As an art historian, but especially as an award-winning, young garden designer, Sophie Walker proposes an analysis of her historical evolution in the richly illustrated volume dedicated to the Japanese garden. Undoubtedly articulated in the field of traditional aesthetics and culture - following the multiple development paths, types and variations in a review of the aesthetic principles and landscape elements that those principles bring to life in the different contexts - but keeping an eye on their inter-temporality, ranging from the ancient Shinto shrines to the gardens of Buddhist temples, the imperial shrines and, through the waterless gardens, those of tea houses, or those inside the courtyards and patios invisible from the street, to consider the most recent contemporary urban projects, the gardens of embassies and art museums.
It is no coincidence that figures of visitors, artists and Westerner scholars whose work was influenced by the Japanese garden are emphasized in the photographic documentation - printed on gray paper, as to lay out an effective meditative patina - together with the cards illustrating one hundred of the main gardens in Japan. From Frank Lloyd Wright to Walter Gropius from Kyoto's Ryoanji to Le Corbusier in 1954, from Yves Klein to David Chipperfield, Sam Francis, David Hockney, to John Cage and his Where R = Ryoanji from 1983, to Richard Long of A Line In Japan, up to Isamu Noguchi.
Next, Walker then brings short essays by guest authors, personalities from the contemporary world of art, architecture, design, from the Tadao Ando of the invisible architectures of Naoshima, which grow together with the landscape, to the essay on the gardens of Kyoto by the minimalist Korean painter Lee Ufan, to the Anish Kapoor of the considerations on the void as a potential object.

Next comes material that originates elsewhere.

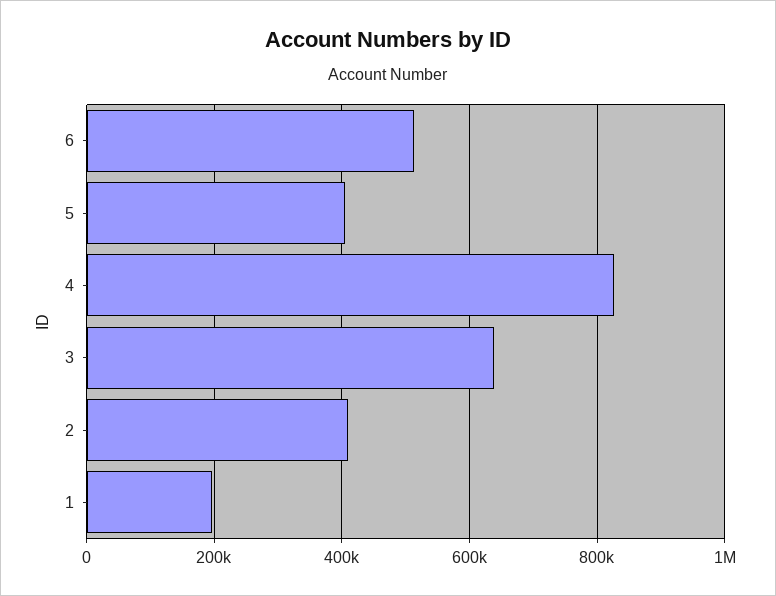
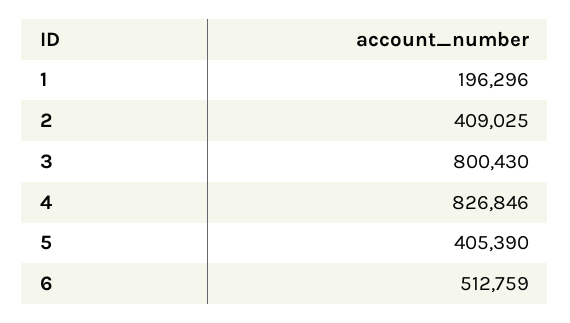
3: 640000 -> 800430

it emerges as a common background how much the art of the gardens of this “East” contemplates, in the mystical dimension founded on the practice of meditation, a strong spiritual component resulting, albeit in various ways, beyond the formal technical aspects, a privileged tool for the transformation of oneself according to a specific cognitive procedure.
A process where the designer becomes a choreographer of the physical and spiritual space, including the visitor who, through his experience, "completes the effects of the garden on his senses". In gardens to be traveled physically, involving the body in a performative practice where actively taking part makes us conscious (for example, by the change in floorings) or, mentally, in the face of inaccessible spaces, to be contemplated only through the framed views of square openings (the window of Illusion) and round windows (the window of Enlightenment). Essential spaces, often so abstract - especially in the dry, or karesansui, garden - that invite to free the imagination, evoking the invisible, the hidden, or by analogy the implicit and imagined: according to the way of thinking of mitate, where knowing how to capture something different in the elements of the garden, we understand for example that raked gravel is meant for water. A concept that, through the technique of "borrowed landscape" (shakkei), expands to understand the views beyond the border, beyond the physical space of the garden, in the surrounding landscapes, as well as recalling known scenarios or imaginary views, but also the light of the elusive moon to admire from special terraces (tsukimidai).
An expansion of the knowledge that passes through a live network of elements enhancedby the garden. Portals, pavilions, bridges, as well as the ubiquitous presence of the stones, the twisted trees to capture energy, the pervasive use of the mosses to account for the infinitely small change of perspective.
Growth of awareness, in solitude as in the relationship with others, where the continuous postponement between interior and exterior, interiority and macrocosm, makes the garden a means of access to wisdom.